Improving the Measurement of Surgical Site Infection (SSI) Risk Stratification and Outcome Detection
ACTION Contract No. 290-2006-00-20, Task Order No. 8
Task 4: Surgeon Focus Group – Final Content Analysis
Six surgeons in addition to the facilitator participated in the focus group conducted on February 3, 2010, adjunct to the 5th annual Academic Surgical Congress in San Antonio, TX. Participants represented multiple health system types and surgical specialties, as described in Table 1 below:
|Surgeon ID||Surgical Specialty||Health System Type|
|Surgeon #01||General Surgery||Academic / Private|
|Surgeon #02||General Surgery||Academic|
|Surgeon #03||General Surgery||VA|
|Surgeon #04||General Surgery – Trauma/Critical Care focus||Academic / Safety Net|
|Surgeon #05||General Surgery – Trauma/Critical Care focus||Private|
|Surgeon #06||Surgical Oncology||Academic / Safety Net|
Focus group data were collected through audio recordings and notes and observations documented by a qualitative researcher during the focus group session, and subjected to content analysis through review of both written and recorded materials. An inductive approach utilizing an open, heuristic coding process was undertaken in order to identify initial topics mentioned by participants. Individual topics were then further categorized based on the number of participants who conveyed agreement with the concept being discussed. A topic was identified as a theme based on the mention of or agreement with an item by three or more individual participants.
Data were reviewed to the saturation point and discussed with the focus group facilitator and subject expert to ensure the most comprehensive identification of patterns. Topics identified as duplicative were combined into a single occurrence, and themes identified from the comprehensive topic list based on the number of individual mentions. The final themes identified through analysis are categorized and presented in Table 2 below.
Models and Metrics
|Current SSI risk assessment tools are inadequate; current risk adjustment models are inappropriate because of improperly accounting for nonmodifiable factor inclusion. A risk model should be based on patient factors as predictors.|
|The number of variables in the equation (the model) is an issue. Providers may feel frustration at expending effort in tracking nonsignificant factors that don't effect substantive change.|
|Existing metrics need to be adjusted and/or new metrics need to be developed. Providers would like to know which factors are most important and significant.|
|Risk provides a metric (standard) against which to measure outcomes, but current risk models are not specific enough.|
|Factors, Risks, and Rates|
|The specific definition of a factor is important. Variance in the interpretation of measures may significantly affect results (rates).|
|Consider conducting an intervention on one or more risk factor variables based on risk level, instead of a “one size fits all” approach (stratification).|
|Increased awareness of risk factors and/or attention to measurement and tracking improves compliance.|
|Surgery scheduling and timing issues are themselves factors that affect risk.|
|Emergency surgery risks should be considered separately from elective surgery risks.|
|The risk of not operating may outweigh the risk of operating (risk of SSI).|
|The risks for a patient with managed comorbidities, or one who is compliant with medical recommendations, are different from those for one who has unmanaged or undocumented comorbidities or who is not compliant.|
|Feedback needs to be provided/received in timely fashion and at the level of the individual provider.|
|Assessment of rates based on clinical pathways (process factors) is notably different from the assessment of rates based on end results (outcome factors).|
|Rates from data provided by hospitals that pay to participate in the database may not be best reflective of the whole population.|
|Methods of documentation significantly affect reported rates, especially in private settings versus public ones (payer-based).|
The consensus among participants was that current models for surgical site infection risk assessment were inadequate for their needs. Risk models were found to either inappropriately account for the factors they included or to include an excessive number of factors, such that items of actual significance were obscured. Desire was expressed for the development of new models based on specific patient factors which are identified as significant in affecting risk rates.

TASK OBJECTIVE
Retype the passage from the surgeon focus group analysis exactly, starting at "Data were reviewed" and ending at "Table 2 below.".

RECORD EXCERPTS
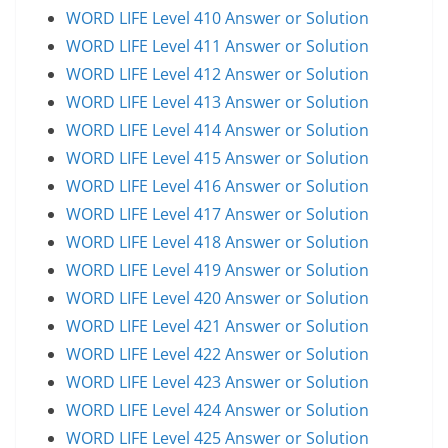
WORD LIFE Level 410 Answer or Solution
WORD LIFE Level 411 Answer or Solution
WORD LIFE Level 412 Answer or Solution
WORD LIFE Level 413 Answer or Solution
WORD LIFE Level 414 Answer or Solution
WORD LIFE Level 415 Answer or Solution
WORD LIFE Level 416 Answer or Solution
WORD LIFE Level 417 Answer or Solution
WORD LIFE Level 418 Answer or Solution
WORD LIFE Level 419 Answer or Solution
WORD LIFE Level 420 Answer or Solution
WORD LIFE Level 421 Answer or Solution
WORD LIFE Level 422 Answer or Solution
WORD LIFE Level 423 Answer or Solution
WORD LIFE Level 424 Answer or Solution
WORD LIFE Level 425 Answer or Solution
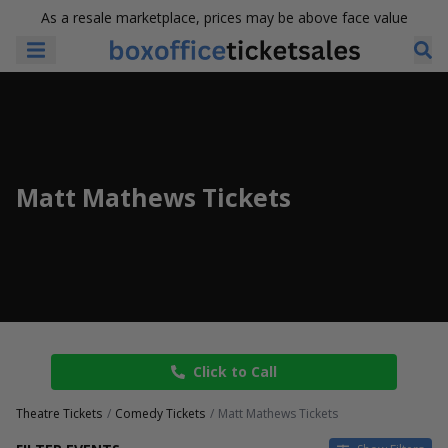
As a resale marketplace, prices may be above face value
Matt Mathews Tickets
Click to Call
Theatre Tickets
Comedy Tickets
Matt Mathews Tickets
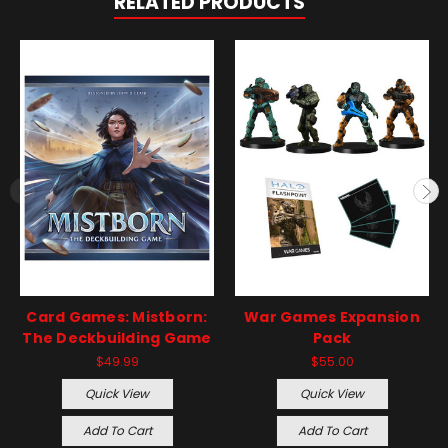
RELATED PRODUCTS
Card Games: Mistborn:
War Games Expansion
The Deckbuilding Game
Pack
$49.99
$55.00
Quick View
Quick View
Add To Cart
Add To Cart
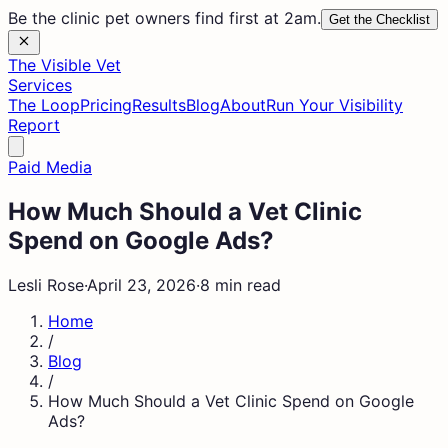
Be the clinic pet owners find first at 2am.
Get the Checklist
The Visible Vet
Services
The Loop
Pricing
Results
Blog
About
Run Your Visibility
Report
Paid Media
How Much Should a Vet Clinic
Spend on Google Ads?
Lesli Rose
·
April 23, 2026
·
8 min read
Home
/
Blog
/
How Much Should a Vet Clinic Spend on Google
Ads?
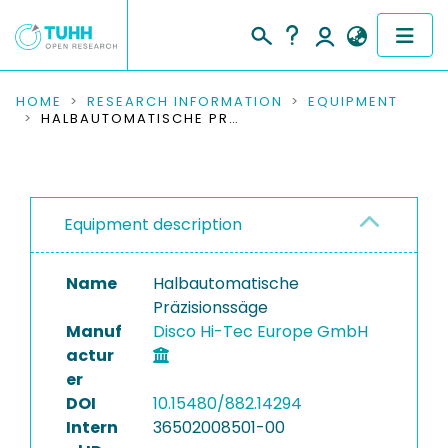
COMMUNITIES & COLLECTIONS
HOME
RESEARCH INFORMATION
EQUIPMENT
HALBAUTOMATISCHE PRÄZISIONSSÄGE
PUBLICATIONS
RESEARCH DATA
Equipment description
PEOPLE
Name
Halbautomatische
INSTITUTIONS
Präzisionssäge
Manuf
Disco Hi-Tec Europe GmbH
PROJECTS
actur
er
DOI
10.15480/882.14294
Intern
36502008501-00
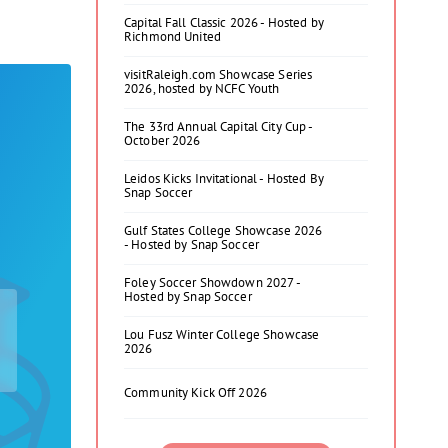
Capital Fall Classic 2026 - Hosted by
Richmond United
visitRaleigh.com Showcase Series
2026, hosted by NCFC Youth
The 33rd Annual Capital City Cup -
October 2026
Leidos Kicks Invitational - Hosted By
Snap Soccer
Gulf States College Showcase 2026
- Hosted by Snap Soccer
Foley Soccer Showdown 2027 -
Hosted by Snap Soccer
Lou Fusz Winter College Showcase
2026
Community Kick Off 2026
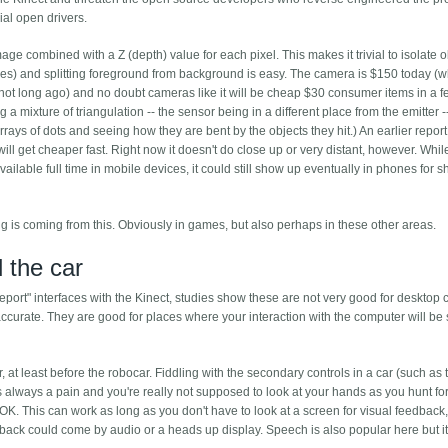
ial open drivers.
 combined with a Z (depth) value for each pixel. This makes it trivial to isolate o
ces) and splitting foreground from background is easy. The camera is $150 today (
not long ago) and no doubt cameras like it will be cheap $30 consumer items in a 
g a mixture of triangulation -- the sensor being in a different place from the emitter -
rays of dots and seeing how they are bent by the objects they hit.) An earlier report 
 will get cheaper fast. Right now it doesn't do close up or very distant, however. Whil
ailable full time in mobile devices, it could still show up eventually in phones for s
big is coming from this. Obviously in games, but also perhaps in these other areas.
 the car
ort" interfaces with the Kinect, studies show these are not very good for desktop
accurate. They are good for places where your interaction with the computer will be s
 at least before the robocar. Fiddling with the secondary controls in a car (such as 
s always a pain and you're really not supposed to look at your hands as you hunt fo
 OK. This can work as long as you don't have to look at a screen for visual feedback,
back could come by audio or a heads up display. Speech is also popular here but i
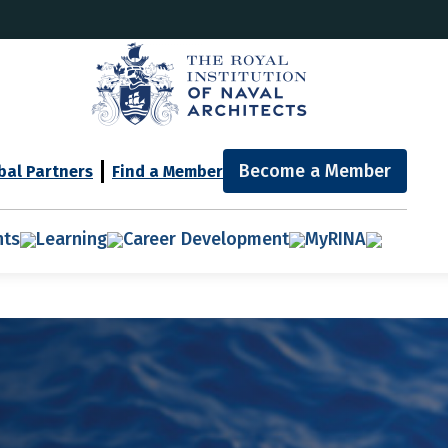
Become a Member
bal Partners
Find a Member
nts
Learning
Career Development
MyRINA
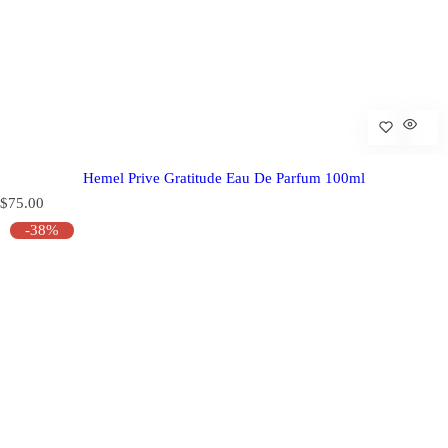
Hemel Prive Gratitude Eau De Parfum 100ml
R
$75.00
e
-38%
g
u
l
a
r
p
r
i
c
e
==
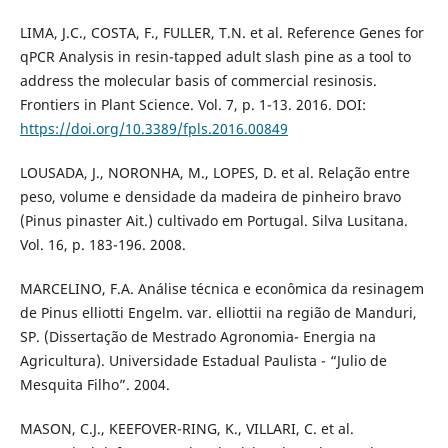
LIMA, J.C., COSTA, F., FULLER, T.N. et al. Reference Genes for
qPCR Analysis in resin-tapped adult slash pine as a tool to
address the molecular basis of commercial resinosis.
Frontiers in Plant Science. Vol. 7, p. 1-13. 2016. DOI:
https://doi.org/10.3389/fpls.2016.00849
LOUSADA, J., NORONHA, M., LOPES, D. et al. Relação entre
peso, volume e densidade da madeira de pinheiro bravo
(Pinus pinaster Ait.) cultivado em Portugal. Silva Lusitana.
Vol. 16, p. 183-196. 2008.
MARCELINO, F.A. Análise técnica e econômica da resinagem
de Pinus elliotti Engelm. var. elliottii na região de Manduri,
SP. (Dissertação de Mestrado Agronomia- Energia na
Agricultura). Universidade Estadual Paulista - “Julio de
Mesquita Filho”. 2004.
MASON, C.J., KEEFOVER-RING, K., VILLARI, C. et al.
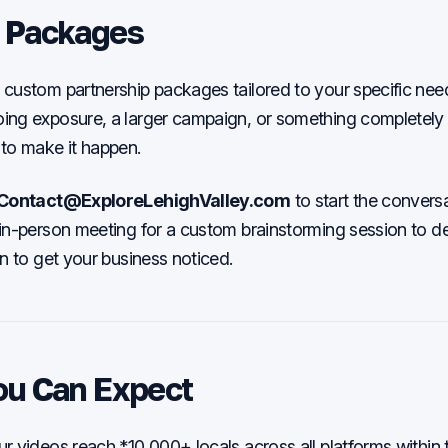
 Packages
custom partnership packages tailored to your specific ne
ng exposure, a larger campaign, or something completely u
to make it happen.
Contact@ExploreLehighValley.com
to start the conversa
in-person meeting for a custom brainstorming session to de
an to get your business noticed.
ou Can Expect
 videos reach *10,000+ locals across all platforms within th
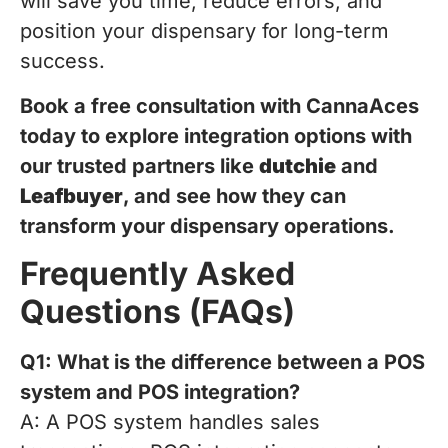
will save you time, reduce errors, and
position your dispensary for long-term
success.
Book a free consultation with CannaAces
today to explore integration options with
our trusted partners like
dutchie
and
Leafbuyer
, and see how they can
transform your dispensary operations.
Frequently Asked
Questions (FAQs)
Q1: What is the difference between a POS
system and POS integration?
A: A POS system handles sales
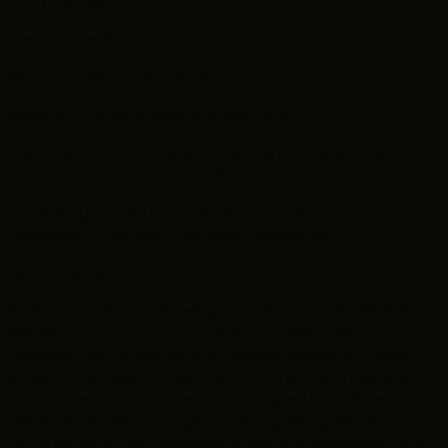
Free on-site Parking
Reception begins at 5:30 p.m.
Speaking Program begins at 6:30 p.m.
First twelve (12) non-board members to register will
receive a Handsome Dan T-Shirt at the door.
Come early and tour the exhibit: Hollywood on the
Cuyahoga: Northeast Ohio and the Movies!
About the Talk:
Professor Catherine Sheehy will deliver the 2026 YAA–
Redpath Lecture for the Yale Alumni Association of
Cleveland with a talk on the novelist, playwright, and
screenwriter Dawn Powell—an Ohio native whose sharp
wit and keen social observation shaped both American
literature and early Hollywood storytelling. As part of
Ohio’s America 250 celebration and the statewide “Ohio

TASK OUTPUT
Data were reviewed to the saturation point and discussed with the focus group facilitator and subject expert to ensure the most comprehensive identification of patterns. Topics identified as duplicative were combined into a single occurrence, and themes identified from the comprehensive topic list based on the number of individual mentions. The final themes identified through analysis are categorized and presented in Table 2 below.